*** Data for processing Section Begins ***
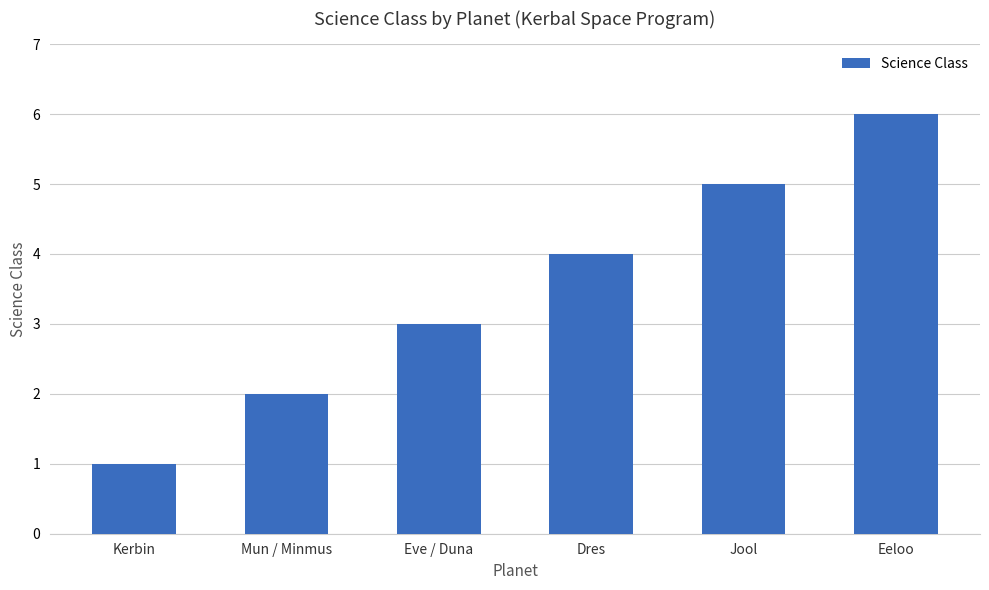

Which has a higher value, Eeloo or Mun / Minmus?

Eeloo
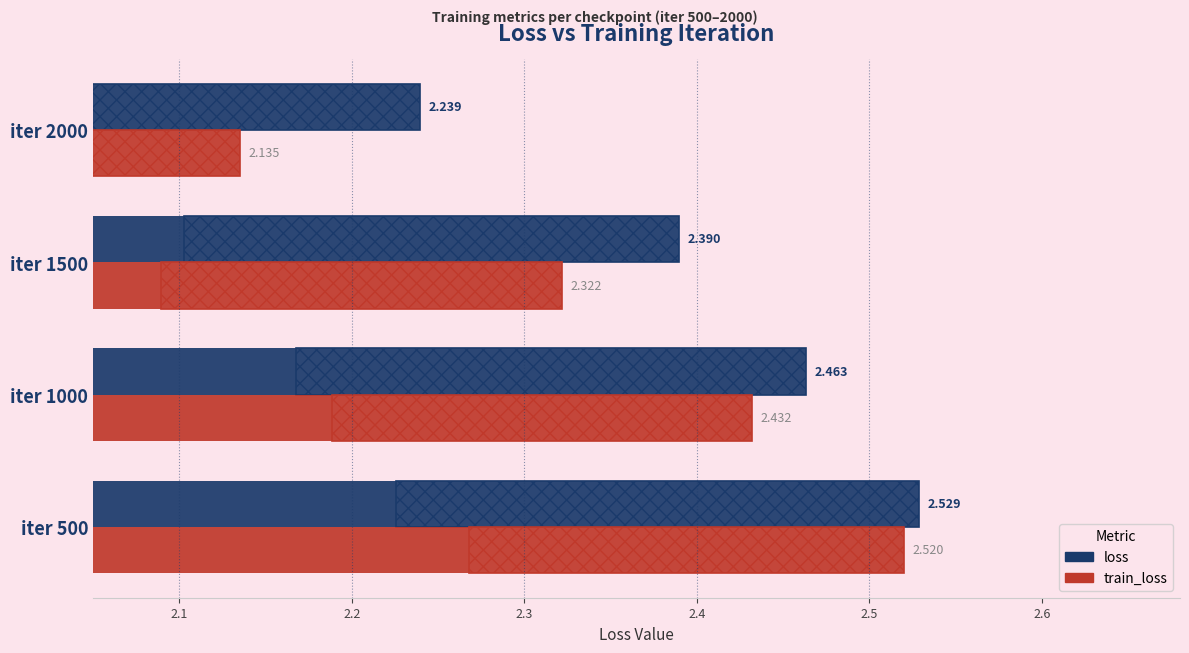

Is it true that train_loss equals 0.5 at iter 2000?

False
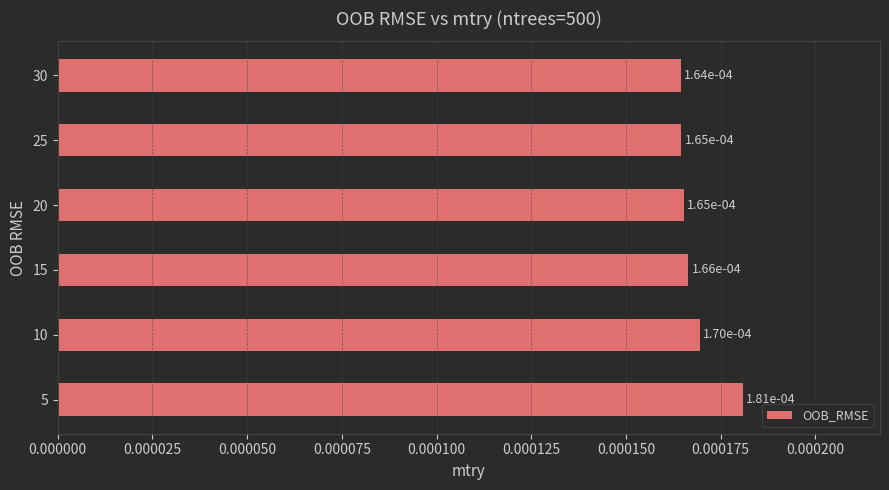

Does the chart contain stacked bars?

No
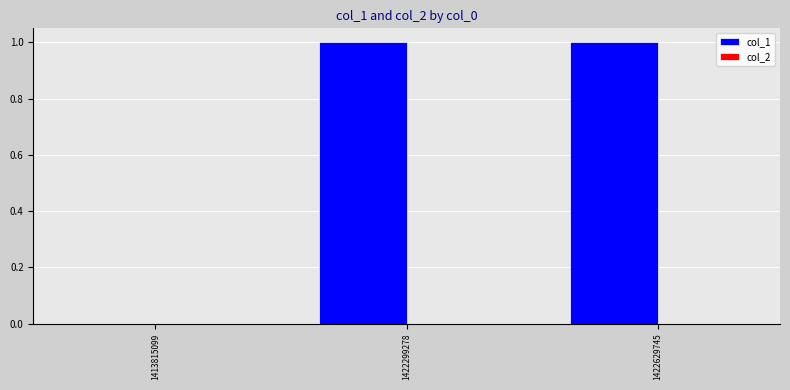

The value at 1422299278 is 1. True or false?

True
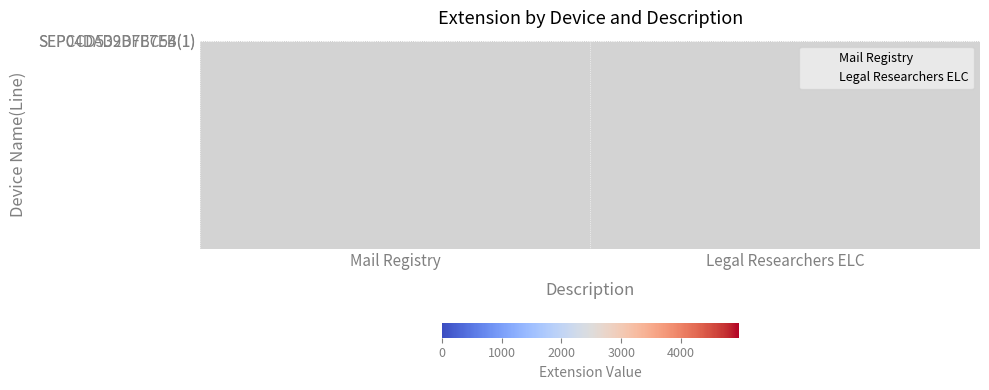

What is the total value across all series at Mail Registry?

4962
*** Data for processing Section Ends ***
Aim of the exercise: Output every line of the entries above as a numbered list, skipping blank lines and leaving out the pictures.

The answer:
1. Which has a higher value, Eeloo or Mun / Minmus?
2. Eeloo
3. Is it true that train_loss equals 0.5 at iter 2000?
4. False
5. Does the chart contain stacked bars?
6. No
7. The value at 1422299278 is 1. True or false?
8. True
9. What is the total value across all series at Mail Registry?
10. 4962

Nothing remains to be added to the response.